▸ PASSAGE DU TEXTE:
#####

C'est pourquoi, si l'armée tenait à garder les leviers essentiels du pouvoir politique, elle a toléré de plus en plus largement les Frères musulmans, dont cette implantation dans les villes et les quartiers s'avérait un puissant facteur de contrôle social, empêchant que la misère de la population ne débouche sur des explosions incontrôlables. La crise ouverte avec la chute de Moubarak leur a permis de se renforcer encore, et cette fois de pouvoir prétendre au pouvoir politique, mais ce sera toujours à condition d'accepter de le partager avec d'autres, sous le haut arbitrage de l'armée. D'autre part, ils sont maintenant en butte aux surenchères des salafistes, qui trouvent les Frères musulmans trop enclins au compromis.

#####

▸ EXTRAIT DE DONNÉES:
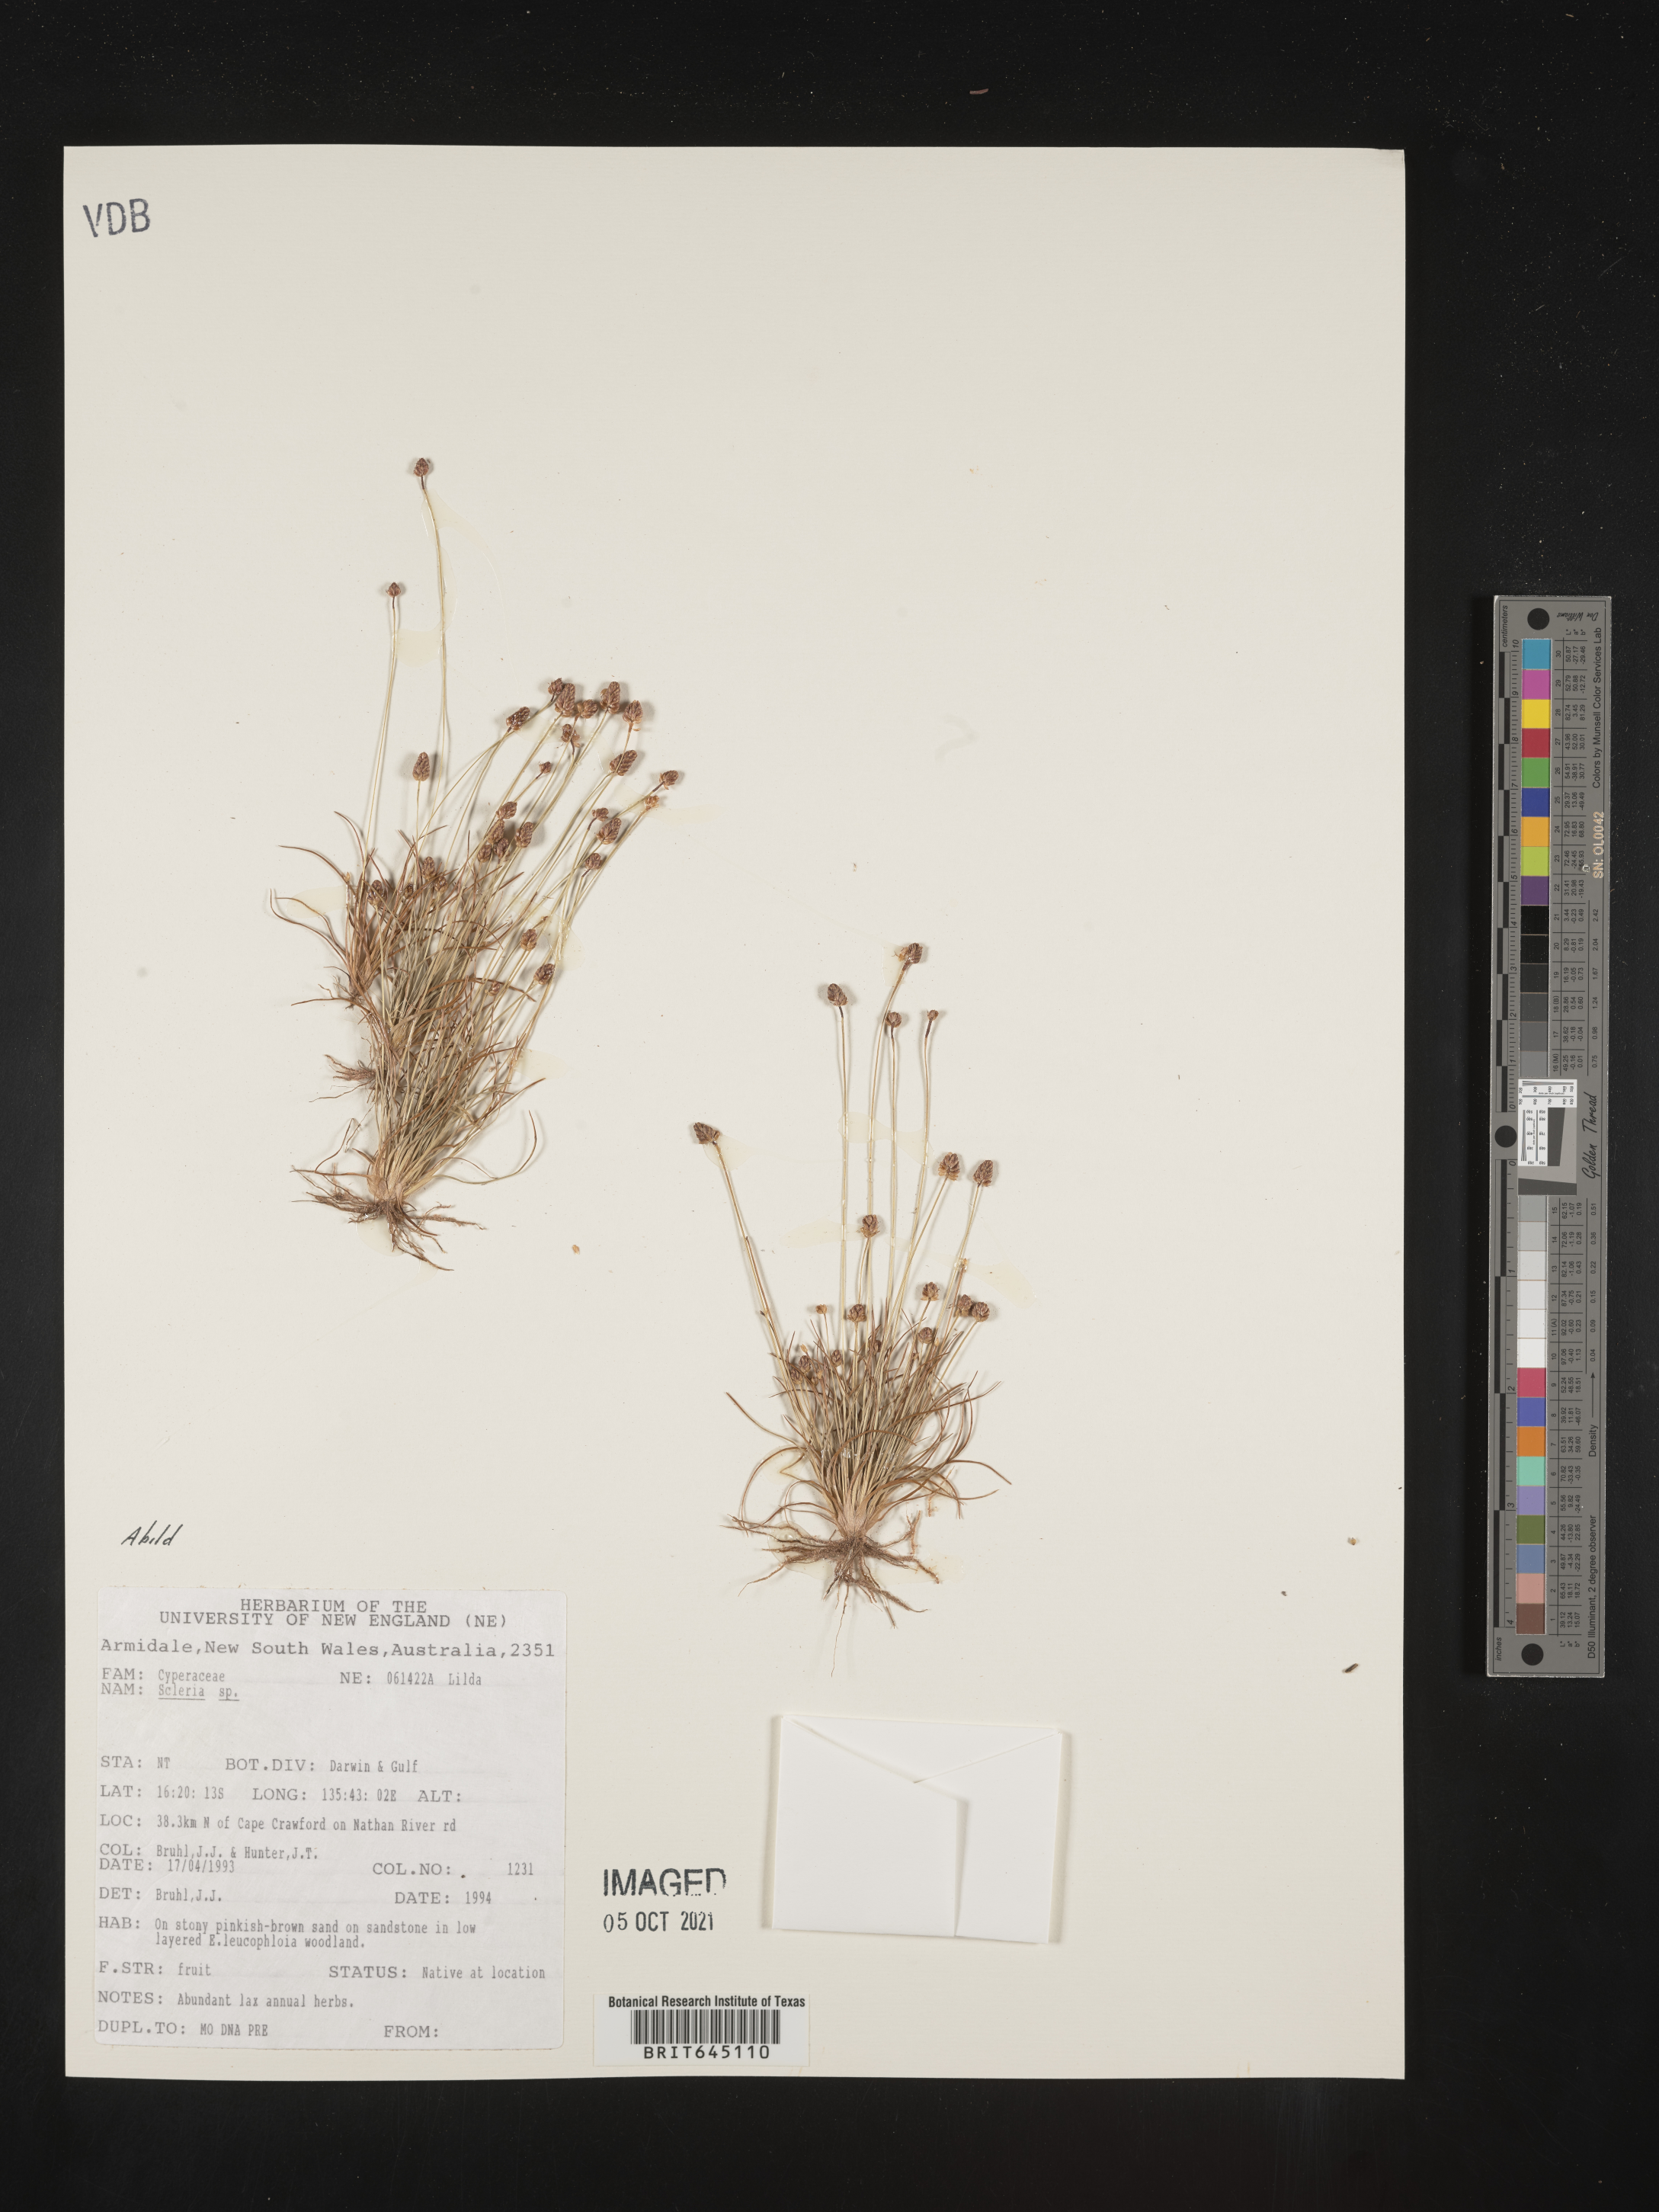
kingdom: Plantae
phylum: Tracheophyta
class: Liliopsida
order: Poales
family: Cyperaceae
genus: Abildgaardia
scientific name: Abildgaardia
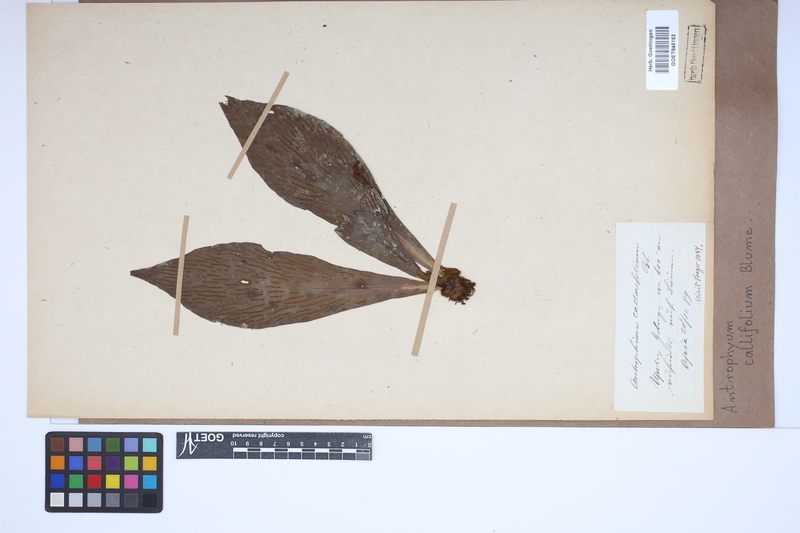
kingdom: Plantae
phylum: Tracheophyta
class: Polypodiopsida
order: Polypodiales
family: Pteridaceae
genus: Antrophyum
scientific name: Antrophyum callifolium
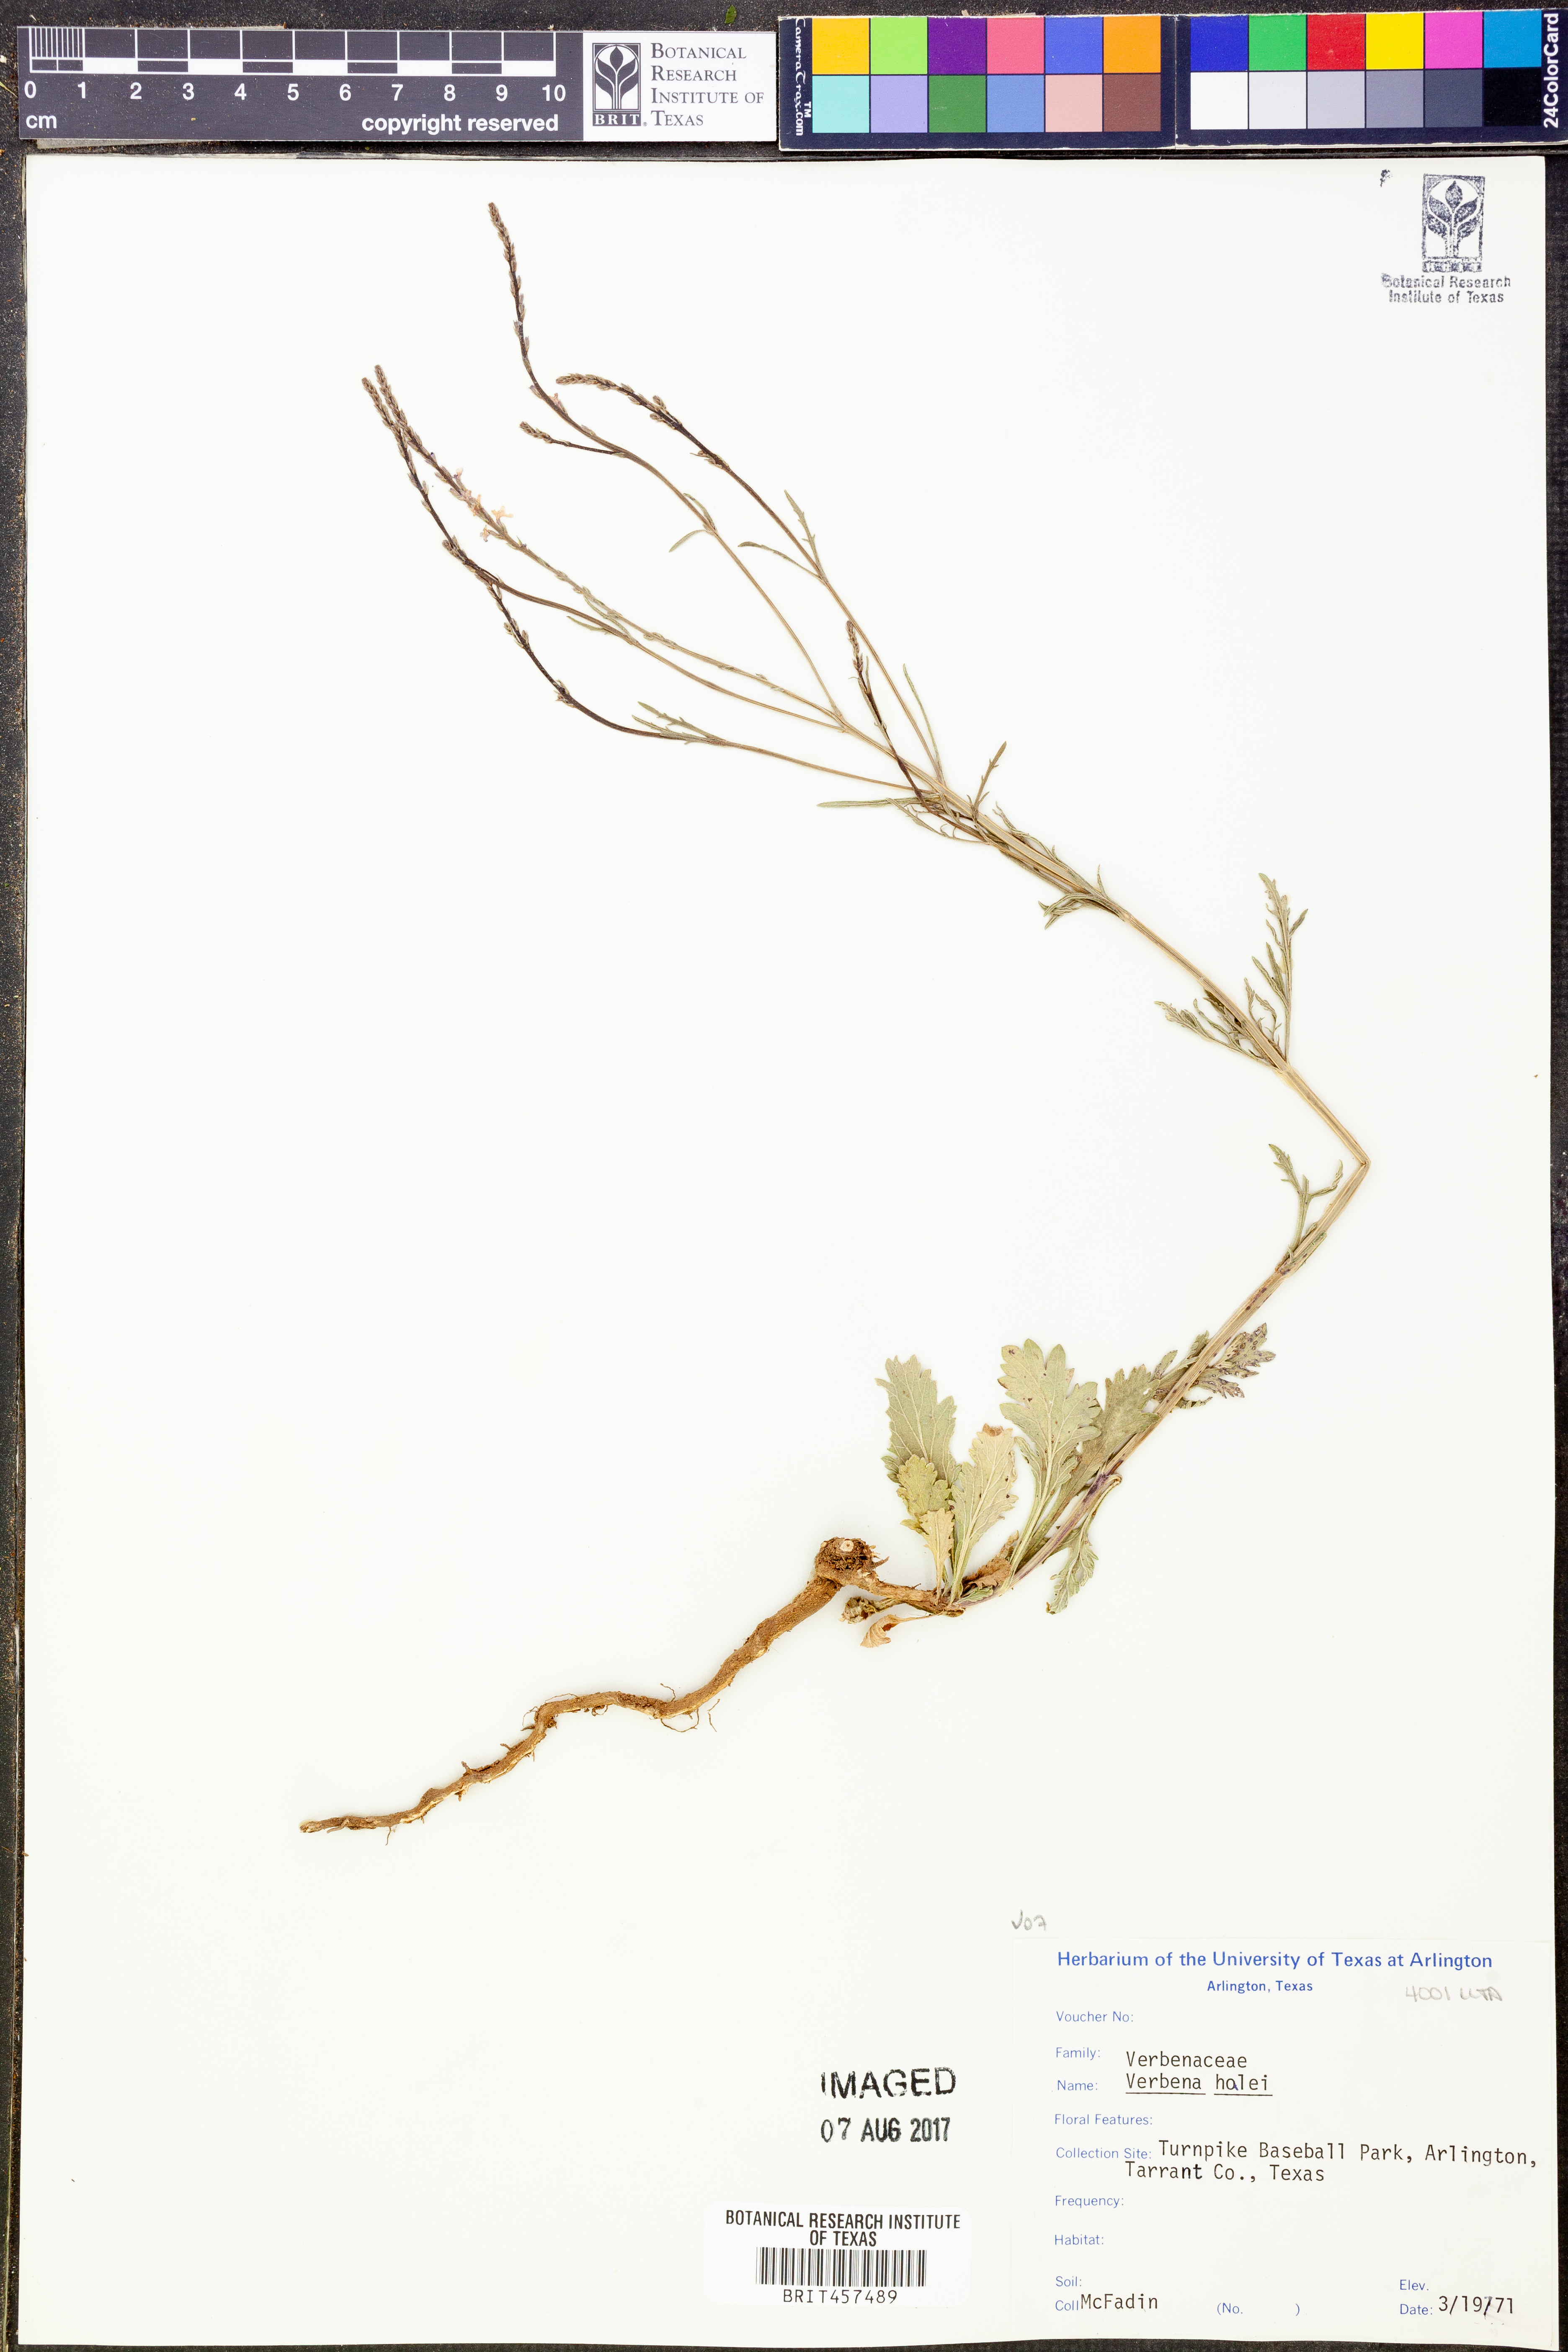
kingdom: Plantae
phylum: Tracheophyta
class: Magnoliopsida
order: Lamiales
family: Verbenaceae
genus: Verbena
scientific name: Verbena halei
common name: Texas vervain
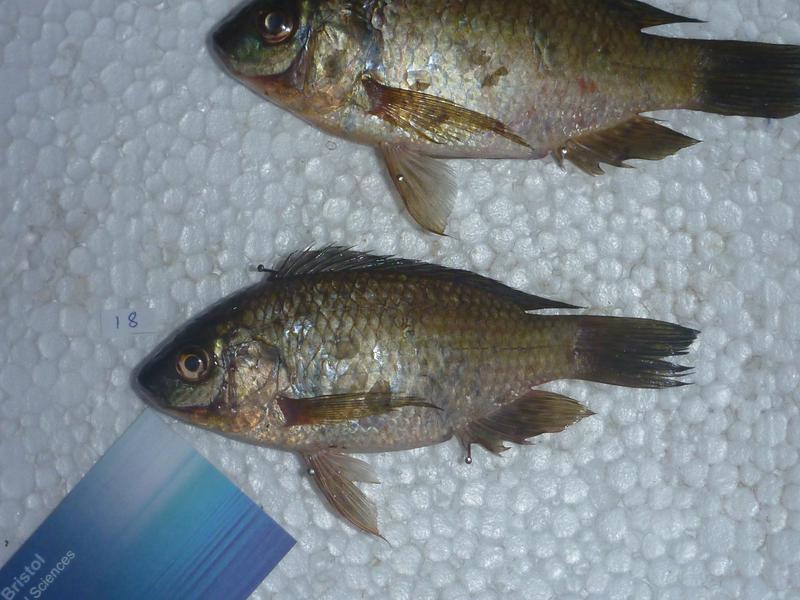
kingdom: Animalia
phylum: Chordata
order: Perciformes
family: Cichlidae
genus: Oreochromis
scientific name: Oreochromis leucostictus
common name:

#####

▸ TRAVAIL DEMANDÉ:
(a) Répondez à ces questions à partir de l'extrait sur les Frères musulmans :
(i) Quel type de facteur leur implantation dans les villes et les quartiers représentait-elle ?
(ii) Quel événement a ouvert la crise qui leur a permis de se renforcer ?
(iii) Quel groupe leur oppose des surenchères ?
(b) Restituez à l'identique le passage de l'extrait sur les Frères musulmans qui va de « C'est pourquoi, si » jusqu'à « enclins au compromis. » inclus.
(c) D'après l'extrait sur les Frères musulmans, pourquoi l'armée les a-t-elle tolérés de plus en plus largement ? Répondez en une à trois phrases.

▸ CORRIGÉ:
(a)
(i) Un puissant facteur de contrôle social.
(ii) La chute de Moubarak.
(iii) Les salafistes.

(b)
C'est pourquoi, si l'armée tenait à garder les leviers essentiels du pouvoir politique, elle a toléré de plus en plus largement les Frères musulmans, dont cette implantation dans les villes et les quartiers s'avérait un puissant facteur de contrôle social, empêchant que la misère de la population ne débouche sur des explosions incontrôlables. La crise ouverte avec la chute de Moubarak leur a permis de se renforcer encore, et cette fois de pouvoir prétendre au pouvoir politique, mais ce sera toujours à condition d'accepter de le partager avec d'autres, sous le haut arbitrage de l'armée. D'autre part, ils sont maintenant en butte aux surenchères des salafistes, qui trouvent les Frères musulmans trop enclins au compromis.

(c) Leur implantation dans les villes et les quartiers s'avérait un puissant facteur de contrôle social. Elle empêchait que la misère de la population ne débouche sur des explosions incontrôlables.